■ TASK STATEMENT
Take every line in the entries that includes the word "pour" and copy it.

(Items from a dataset)
● ● ●
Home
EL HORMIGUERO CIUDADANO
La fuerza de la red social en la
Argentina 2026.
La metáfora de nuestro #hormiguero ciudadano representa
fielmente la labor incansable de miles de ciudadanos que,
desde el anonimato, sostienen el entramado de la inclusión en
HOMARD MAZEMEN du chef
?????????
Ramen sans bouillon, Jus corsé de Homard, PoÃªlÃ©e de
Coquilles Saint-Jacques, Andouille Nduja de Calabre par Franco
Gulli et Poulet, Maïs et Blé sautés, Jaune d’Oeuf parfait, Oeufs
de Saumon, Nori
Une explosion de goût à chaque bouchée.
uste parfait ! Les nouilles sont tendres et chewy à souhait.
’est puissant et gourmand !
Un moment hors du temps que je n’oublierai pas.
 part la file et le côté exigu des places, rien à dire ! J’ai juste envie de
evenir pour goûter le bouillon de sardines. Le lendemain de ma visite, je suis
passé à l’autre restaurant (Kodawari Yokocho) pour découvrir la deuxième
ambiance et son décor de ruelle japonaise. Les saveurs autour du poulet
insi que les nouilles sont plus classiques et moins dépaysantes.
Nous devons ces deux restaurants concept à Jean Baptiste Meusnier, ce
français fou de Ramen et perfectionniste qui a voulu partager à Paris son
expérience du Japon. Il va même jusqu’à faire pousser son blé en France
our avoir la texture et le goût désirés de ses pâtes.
● ● ●
■ THE COMPLETED TASK
evenir pour goûter le bouillon de sardines. Le lendemain de ma visite, je suis
passé à l’autre restaurant (Kodawari Yokocho) pour découvrir la deuxième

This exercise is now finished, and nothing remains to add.